Middle East sees strong growth amid record oil prices

April 10th, 2008 - 2:26 am ICT by admin  

Washington, April 10 (DPA) Middle Eastern economies are growing stronger despite a global economic slowdown, thanks in large part to surging oil prices that are helping boost exports, the International Monetary Fund (IMF) said Wednesday. The Middle East is forecast to grow an average of 6.1 percent in both 2008 and 2009, up from 5.8 percent in the previous two years, according to the IMF’s semi-annual World Economic Outlook report.

Egypt, though not an oil-producing country, leads the region with growth rates that are forecast to hold roughly steady at seven percent this year and 7.1 percent in 2009.

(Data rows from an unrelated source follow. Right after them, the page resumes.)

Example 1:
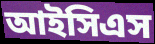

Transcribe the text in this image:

আইসিএস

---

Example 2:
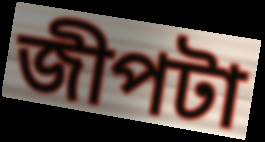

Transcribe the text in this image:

জীপটা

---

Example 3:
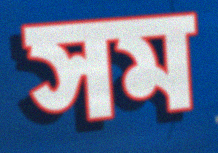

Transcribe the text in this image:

সম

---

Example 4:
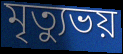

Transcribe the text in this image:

মৃত্যুভয়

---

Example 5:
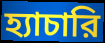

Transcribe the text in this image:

হ্যাচারি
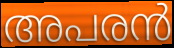
അപരൻ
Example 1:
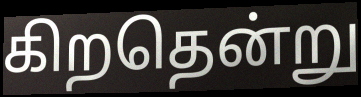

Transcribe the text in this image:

கிறதென்று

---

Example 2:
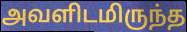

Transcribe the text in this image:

அவளிடமிருந்த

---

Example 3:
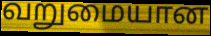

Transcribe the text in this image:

வறுமையான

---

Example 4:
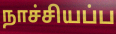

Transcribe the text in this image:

நாச்சியப்ப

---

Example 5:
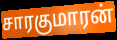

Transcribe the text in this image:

சாரகுமாரன்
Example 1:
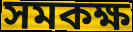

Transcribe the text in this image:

সমকক্ষ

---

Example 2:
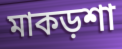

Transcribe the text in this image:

মাকড়শা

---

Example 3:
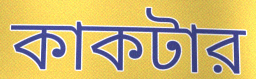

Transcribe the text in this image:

কাকটার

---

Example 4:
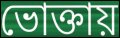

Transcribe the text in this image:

ভোক্তায়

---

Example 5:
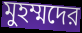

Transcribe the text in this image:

মুহম্মদের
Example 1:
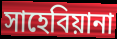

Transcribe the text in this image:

সাহেবিয়ানা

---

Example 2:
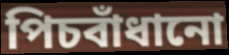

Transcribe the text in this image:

Crude oil prices passed $112 per barrel in New York trading Wednesday. The Middle East’s 10 oil exporters will grow a combined six percent in 2008, up from 5.6 percent a year earlier, the IMF said.

But the IMF warned that higher food prices, rents due to housing shortages, and strong domestic demand have all considerably boosted inflationary pressures in the last few months. Consumer prices were forecast to rise 11.5 percent across the region over 2008, led by an expected 20.7-per-cent price hike in Iran.

Dampening inflation was the “key macroeconomic policy challenge” for the region, the IMF said.

Middle Eastern countries have used the higher oil revenue to boost government spending on infrastructure and social projects, the IMF said.

Governments have also expanded credit opportunities to the private sector, and the IMF encouraged a stronger build-up of private rather than state-owned firms across the region.

The region could yet be affected by the global economic slowdown if it leads to a significant drop in oil prices, the IMF said.